_Data_.
________________

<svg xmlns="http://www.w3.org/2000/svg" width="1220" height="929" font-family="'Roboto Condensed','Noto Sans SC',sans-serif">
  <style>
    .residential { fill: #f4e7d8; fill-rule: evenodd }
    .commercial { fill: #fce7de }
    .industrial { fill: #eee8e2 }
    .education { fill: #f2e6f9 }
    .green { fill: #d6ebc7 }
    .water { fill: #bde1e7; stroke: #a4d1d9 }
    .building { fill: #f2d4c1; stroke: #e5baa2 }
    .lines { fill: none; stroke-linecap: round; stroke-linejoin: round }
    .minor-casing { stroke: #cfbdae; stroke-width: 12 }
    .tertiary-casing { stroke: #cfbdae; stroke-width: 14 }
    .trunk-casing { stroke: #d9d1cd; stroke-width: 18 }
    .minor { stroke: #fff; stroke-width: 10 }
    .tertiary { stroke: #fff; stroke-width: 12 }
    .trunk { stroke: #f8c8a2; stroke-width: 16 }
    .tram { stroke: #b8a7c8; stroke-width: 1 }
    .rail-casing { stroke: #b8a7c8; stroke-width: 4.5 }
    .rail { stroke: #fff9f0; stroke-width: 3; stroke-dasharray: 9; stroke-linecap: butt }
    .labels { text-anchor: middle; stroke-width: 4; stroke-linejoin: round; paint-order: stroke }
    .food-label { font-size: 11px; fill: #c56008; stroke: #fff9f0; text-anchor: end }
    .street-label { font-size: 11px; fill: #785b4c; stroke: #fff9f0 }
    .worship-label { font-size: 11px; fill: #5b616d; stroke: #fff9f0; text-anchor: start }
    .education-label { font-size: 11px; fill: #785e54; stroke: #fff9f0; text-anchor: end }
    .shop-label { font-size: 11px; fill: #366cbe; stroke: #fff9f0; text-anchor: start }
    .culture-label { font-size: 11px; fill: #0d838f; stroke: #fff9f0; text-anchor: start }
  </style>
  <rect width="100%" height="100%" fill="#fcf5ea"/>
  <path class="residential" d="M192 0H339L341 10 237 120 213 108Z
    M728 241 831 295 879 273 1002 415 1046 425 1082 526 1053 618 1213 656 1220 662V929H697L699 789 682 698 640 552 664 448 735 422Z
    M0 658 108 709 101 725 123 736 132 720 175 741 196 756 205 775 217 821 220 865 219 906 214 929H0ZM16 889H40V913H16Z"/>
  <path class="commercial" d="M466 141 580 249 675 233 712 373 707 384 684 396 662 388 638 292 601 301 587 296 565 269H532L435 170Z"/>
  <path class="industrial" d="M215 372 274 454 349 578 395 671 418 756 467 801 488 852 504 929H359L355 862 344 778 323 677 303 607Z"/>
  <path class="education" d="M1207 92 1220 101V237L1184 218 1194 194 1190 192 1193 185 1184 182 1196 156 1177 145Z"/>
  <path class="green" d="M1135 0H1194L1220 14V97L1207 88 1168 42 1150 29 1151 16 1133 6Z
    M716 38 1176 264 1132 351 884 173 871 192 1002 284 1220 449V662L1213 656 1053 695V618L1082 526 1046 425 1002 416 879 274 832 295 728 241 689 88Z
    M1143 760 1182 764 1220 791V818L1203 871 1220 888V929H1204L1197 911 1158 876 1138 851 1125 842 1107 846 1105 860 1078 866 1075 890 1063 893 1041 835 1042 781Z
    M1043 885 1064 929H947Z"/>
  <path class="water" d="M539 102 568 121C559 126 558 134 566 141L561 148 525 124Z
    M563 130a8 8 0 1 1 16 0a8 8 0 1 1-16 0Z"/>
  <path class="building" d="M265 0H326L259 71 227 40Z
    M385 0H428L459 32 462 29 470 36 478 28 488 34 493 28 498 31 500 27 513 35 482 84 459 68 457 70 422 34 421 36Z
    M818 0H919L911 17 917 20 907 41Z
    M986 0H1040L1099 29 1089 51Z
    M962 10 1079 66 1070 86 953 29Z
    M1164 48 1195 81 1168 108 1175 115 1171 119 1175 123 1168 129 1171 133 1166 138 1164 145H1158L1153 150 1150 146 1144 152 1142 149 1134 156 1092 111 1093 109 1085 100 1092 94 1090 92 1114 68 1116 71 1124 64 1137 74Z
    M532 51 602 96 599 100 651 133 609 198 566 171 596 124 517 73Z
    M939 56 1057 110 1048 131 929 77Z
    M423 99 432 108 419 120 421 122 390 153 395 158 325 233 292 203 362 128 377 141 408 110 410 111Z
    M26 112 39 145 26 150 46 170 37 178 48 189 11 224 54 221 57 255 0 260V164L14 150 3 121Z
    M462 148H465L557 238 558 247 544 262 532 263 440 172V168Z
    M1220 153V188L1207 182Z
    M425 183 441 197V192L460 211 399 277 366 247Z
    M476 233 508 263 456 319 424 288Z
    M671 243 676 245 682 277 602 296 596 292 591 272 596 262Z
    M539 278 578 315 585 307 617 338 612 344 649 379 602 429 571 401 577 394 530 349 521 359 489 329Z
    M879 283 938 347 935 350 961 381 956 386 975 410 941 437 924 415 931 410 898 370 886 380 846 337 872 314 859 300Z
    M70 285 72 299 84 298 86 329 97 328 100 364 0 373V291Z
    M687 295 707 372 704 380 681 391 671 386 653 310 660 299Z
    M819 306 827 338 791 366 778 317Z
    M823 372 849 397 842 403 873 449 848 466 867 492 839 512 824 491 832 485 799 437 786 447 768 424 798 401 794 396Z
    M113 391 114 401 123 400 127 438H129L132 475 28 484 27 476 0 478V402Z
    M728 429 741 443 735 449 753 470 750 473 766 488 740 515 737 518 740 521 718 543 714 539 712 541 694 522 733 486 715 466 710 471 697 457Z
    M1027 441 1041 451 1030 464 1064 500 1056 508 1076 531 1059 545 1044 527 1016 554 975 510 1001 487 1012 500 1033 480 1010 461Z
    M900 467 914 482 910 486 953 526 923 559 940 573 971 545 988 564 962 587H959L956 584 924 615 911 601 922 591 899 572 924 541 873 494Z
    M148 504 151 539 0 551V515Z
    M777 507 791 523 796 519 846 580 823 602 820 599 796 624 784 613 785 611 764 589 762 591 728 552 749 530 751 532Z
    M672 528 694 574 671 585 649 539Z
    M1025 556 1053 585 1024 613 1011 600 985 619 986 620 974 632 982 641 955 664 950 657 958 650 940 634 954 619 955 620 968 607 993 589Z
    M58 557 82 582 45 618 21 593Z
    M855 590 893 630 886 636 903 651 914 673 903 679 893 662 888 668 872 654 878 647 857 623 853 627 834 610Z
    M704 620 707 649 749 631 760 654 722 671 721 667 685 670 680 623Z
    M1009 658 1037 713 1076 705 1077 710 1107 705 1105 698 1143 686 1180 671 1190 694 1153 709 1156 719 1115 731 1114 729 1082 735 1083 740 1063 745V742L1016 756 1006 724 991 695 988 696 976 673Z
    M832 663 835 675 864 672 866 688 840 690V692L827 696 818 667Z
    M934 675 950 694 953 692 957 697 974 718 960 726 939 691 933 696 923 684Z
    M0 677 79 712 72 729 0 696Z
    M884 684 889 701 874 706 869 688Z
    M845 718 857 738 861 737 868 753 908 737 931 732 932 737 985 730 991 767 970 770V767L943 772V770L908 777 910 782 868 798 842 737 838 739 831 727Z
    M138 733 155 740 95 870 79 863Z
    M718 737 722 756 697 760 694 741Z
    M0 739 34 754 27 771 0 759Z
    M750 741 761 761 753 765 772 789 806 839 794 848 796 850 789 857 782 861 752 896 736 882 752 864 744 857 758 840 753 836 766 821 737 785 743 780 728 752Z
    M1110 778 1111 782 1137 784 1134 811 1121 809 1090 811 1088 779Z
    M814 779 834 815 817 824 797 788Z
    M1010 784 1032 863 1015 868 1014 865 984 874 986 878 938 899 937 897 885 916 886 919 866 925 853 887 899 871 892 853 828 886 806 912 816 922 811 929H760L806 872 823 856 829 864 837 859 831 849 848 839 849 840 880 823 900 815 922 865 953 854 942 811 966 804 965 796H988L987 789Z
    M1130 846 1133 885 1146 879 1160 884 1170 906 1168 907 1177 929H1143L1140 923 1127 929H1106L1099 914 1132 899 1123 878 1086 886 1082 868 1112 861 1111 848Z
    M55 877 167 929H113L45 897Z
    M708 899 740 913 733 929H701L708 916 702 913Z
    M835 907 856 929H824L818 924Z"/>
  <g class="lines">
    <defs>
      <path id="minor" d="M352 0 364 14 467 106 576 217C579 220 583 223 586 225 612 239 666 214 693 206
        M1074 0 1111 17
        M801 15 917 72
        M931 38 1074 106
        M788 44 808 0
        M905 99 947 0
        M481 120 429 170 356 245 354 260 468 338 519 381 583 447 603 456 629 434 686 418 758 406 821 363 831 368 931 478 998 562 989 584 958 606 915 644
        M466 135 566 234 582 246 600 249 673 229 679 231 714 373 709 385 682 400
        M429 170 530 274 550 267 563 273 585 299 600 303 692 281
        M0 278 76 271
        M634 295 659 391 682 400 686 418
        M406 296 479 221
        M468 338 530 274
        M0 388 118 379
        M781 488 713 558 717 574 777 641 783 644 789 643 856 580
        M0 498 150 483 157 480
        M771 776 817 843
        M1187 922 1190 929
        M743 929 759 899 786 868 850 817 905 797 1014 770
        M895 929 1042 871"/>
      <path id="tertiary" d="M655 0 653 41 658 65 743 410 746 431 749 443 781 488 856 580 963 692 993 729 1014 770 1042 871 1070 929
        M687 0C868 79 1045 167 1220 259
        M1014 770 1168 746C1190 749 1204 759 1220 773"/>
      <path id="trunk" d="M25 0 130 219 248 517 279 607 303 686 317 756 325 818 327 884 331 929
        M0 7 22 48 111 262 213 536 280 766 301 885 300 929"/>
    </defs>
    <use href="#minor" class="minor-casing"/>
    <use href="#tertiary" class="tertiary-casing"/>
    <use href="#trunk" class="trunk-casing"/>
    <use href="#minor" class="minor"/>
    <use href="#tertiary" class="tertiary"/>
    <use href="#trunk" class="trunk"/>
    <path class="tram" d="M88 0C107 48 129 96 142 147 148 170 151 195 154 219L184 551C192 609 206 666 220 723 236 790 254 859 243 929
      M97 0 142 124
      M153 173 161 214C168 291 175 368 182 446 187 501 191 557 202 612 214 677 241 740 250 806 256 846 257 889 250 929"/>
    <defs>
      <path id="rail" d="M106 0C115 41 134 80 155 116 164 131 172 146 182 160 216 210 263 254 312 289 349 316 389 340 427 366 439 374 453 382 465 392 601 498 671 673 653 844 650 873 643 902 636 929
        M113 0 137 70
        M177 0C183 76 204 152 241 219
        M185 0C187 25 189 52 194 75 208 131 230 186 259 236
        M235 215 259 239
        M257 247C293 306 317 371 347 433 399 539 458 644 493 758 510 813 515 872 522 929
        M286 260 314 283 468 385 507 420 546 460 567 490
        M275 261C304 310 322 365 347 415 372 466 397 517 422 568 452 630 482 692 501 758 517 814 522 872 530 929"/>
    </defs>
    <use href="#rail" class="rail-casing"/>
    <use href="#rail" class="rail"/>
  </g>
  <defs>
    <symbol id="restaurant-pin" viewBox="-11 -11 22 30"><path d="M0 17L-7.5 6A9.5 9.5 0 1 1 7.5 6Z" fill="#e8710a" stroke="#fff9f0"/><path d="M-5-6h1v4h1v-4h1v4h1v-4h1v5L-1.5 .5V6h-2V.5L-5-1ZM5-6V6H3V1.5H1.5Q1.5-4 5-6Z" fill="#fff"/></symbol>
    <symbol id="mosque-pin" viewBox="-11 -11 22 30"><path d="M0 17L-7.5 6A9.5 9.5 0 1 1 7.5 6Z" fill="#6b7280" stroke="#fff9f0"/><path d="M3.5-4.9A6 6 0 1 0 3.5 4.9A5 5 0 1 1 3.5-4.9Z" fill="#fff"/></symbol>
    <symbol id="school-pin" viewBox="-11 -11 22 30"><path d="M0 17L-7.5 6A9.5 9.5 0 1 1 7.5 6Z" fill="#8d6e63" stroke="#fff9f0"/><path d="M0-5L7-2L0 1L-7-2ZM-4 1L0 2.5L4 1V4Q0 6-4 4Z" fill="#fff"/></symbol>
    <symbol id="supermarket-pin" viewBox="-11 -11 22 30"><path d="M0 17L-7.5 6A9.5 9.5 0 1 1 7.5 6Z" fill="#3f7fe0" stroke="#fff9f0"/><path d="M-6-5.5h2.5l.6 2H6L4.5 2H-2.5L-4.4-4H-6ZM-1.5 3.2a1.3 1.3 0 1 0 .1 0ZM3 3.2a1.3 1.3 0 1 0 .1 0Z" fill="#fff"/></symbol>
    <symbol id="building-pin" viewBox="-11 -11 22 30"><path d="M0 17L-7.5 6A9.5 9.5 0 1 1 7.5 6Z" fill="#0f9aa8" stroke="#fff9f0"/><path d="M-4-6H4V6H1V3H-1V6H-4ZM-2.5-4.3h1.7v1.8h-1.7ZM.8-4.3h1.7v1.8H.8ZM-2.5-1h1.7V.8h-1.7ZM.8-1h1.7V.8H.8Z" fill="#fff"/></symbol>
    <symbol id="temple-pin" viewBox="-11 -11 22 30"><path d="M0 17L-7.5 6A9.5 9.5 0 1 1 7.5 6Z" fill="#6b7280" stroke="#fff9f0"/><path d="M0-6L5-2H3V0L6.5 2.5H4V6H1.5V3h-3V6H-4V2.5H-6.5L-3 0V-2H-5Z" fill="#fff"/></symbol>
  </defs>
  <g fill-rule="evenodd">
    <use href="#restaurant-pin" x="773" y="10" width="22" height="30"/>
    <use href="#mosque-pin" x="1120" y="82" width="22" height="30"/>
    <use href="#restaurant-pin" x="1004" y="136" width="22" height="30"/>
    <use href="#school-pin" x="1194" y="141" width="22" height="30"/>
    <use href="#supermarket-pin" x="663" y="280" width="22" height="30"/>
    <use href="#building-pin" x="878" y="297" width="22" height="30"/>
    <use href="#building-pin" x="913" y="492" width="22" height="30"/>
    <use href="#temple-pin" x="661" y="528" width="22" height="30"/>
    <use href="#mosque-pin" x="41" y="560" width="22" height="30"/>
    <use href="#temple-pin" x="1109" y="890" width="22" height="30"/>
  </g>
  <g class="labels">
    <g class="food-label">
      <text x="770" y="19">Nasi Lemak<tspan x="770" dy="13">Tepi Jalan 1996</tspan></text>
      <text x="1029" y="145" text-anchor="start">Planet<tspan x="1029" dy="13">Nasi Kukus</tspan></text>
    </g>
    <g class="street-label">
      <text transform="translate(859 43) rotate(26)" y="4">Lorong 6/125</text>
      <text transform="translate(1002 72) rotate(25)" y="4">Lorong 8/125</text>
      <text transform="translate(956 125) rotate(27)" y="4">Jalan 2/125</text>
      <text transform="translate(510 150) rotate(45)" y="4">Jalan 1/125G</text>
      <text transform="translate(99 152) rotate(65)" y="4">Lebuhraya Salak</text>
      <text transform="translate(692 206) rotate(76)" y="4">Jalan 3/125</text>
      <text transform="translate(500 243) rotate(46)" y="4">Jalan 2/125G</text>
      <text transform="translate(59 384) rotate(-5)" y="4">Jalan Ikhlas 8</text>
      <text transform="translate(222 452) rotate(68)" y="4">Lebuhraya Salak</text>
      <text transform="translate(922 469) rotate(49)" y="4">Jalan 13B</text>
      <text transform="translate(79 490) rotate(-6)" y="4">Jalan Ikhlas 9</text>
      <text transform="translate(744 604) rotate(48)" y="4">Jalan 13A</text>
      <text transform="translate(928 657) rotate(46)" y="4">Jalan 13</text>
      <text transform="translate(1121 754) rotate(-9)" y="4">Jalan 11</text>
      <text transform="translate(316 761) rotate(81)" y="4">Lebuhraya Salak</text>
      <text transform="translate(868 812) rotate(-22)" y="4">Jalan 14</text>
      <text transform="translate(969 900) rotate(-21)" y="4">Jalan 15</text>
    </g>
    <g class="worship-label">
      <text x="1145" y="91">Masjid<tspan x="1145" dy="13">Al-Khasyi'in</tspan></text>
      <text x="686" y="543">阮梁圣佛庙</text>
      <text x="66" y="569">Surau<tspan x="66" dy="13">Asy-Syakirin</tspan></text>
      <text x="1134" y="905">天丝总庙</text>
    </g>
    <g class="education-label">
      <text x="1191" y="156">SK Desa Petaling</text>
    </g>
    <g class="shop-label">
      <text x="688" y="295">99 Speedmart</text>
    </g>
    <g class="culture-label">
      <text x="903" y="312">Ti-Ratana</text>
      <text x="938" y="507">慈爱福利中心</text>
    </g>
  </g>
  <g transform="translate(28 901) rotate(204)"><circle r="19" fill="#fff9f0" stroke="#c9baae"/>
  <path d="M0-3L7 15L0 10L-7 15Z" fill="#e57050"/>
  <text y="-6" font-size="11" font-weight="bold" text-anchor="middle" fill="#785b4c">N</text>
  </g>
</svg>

________________

_Goal of the exercise_. Scan the records above for the string "cfbdae", and copy every line where it turns up.

_The answer_.
    .minor-casing { stroke: #cfbdae; stroke-width: 12 }
    .tertiary-casing { stroke: #cfbdae; stroke-width: 14 }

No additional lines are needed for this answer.